TEXTAUSZUG:
::::

|
Aufbruch
Jürgen Flimm, Intendant des Hamburger Thalia Theaters und
Nachfolger August Everdings als Präsident des Deutschen Bühnenvereins,
hielt im Dezember seine Antrittsrede vor der Hauptversammlung des
Deutschen Bühnenvereins. Im Folgenden drucken wir die Rede
in gekürzter Fassung:
Liebe Kolleginnen, liebe Kollegen,
ich danke Ihnen sehr, dass Sie sich für mich ausgesprochen
haben. Ich habe mich wirklich nicht gedrängelt, in Augusts
Schuhe zu schlüpfen, diese Aufgabe ist ja nicht der Stoff,
aus dem die Träume sind. Dazu sind die Gezeiten zu stürmisch
und die See ist ziemlich kabbelig. Sie müssen mir alle helfen;
ich will mich gerne lautstark und mit der mir eigenen großen
Freude an Händeln für unsere schöne Sache in jegliches
Getümmel stürzen, aber ohne Ihre Hilfe, liebe Kolleginnen
und Kollegen, wirds nicht gehen. Auf die Theatermenschen nämlich
kommt es in den schwierigen Jahren, die uns bevorstehen, an: aber
auch auf unsere Art und Weise, mit unseren schwierigen Partnern
umzugehen und uns diesen mitzuteilen. Derer gibt es bekanntlich
hauptsächlich zween großzügig sagen wir mal:
drei...
Es ist unschwer zu erkennen, wer diese drei Schattenmänner
und -frauen sein mögen allesamt Vertreter des entscheidenden
Teils unserer täglichen schwierigen und durch die Krisen ständig
in den neuen Tag der Entscheidungen geschubsten Arbeit: Sie sind
die Abgesandten und Vertreter unserer Öffentlichkeit: Zuschauer,
alt und jung; Politiker, demokratischer Couleur; und die Kommentatoren,
altmodisch Rezensenten genannt.

::::

DATEN:
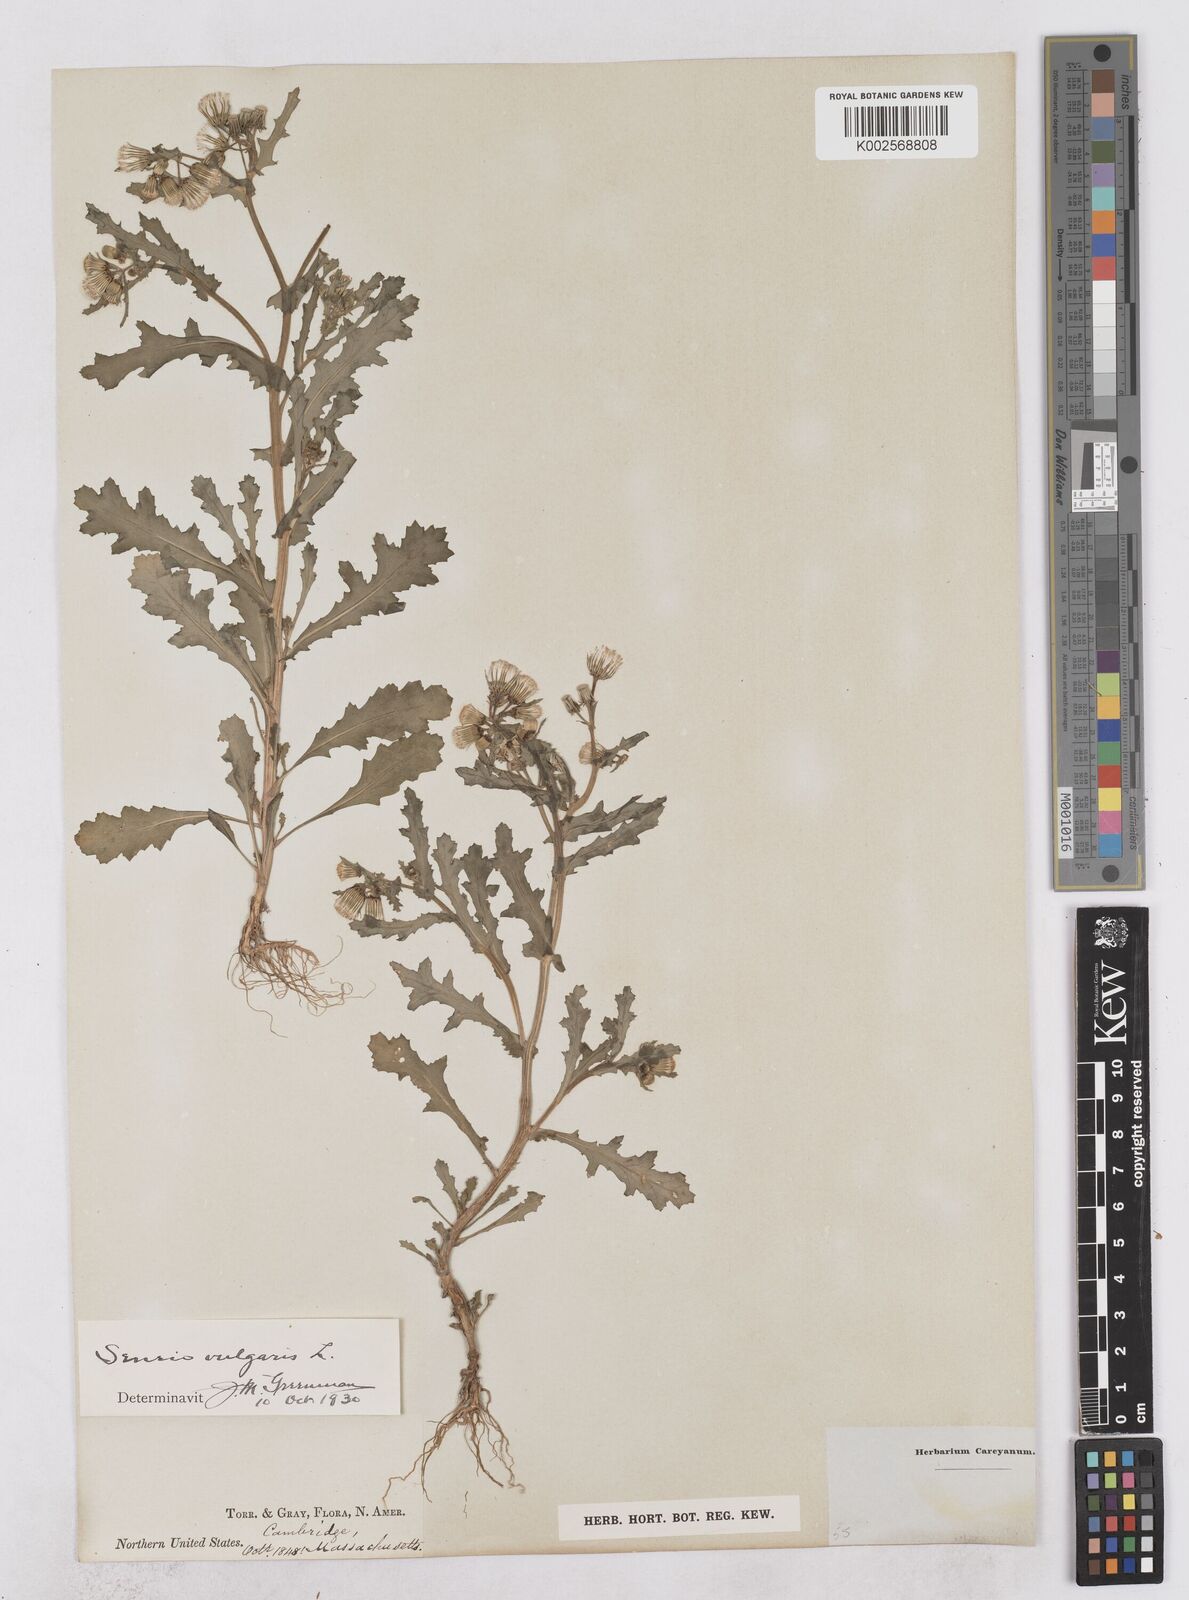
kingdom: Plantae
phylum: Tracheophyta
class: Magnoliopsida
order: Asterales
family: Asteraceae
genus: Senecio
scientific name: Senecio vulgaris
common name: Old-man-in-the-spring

::::

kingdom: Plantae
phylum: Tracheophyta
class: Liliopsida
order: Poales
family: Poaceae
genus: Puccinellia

::::

AUFGABEN:
1: Wessen Nachfolger als Präsident des Deutschen Bühnenvereins ist Jürgen Flimm laut der Antrittsrede?
2: Welche Gruppen zählt die Antrittsrede als Abgesandte und Vertreter der Öffentlichkeit auf?
3: Schreibe die Antrittsrede vor dem Deutschen Bühnenverein im Anschluss an ihren letzten Satz weiter.

LÖSUNGEN:
1: August Everdings.

2: Zuschauer, Politiker und Kommentatoren (Rezensenten).

3:
Unsere Partner also der Reihe nach: Zuerst die Politiker! Diese
haben es auch nicht immer so leicht, und Kulturpolitiker in den
Regierungen und Parlamenten sind, wie wir wissen, in der Regel eh
ohne Macht das Wahre, Schöne, Gute hat in der Politik
selten eine Heimat, im Gegensatz zu manchem gedruckten Wort. Sie
haben auch zumeist kaum Einfluss und immer weniger Geld, sind voll
guten Willens und voller Hingabe an die Sache, von der mittlerweile
die einen oder die anderen freilich sogar etwas verstehen.
Wir müssen unbedingt miteinander reden. Beide Seiten sollten
es unbedingt wollen, respektvoll und vor allem sachkundig zu debattieren...
Den Haushältern haben wir oft genug bedeutet, dass wir sehr
wohl willens sind, mitzudenken, mitzuändern, ja mitzusparen...
Aber alles das hat seine Grenzen. Viele Betriebe fahren schon auf
den Felgen, stehen vor dem Zusammenbruch, wie viele sind schon weg!
Von der Landkarte verschwunden! Das gabs dann mal und kommt
nicht wieder...
Was umgreift unser Kulturbegriff? Das ist eine Debatte wert! Und,
sind die Haushälter genau beim Rechnen? Wissen Sie, wie enorm
preiswert Kultur ist, Theater ist? Aber man kann halt nix schwarz
auf weiß nach Hause tragen das Hirn gibt nichts ab
zum Wägen, Zählen, Messen. Und da ist es drin, im Gedächtnis,
in den unerforschlichen Bezirken der Erinnerung. Ihr habt also eine
große Verantwortung, werdet ihr gerecht, liebe Finanzpolitiker
und Mandatsträger! Denken Sie doch einmal an die Wähler!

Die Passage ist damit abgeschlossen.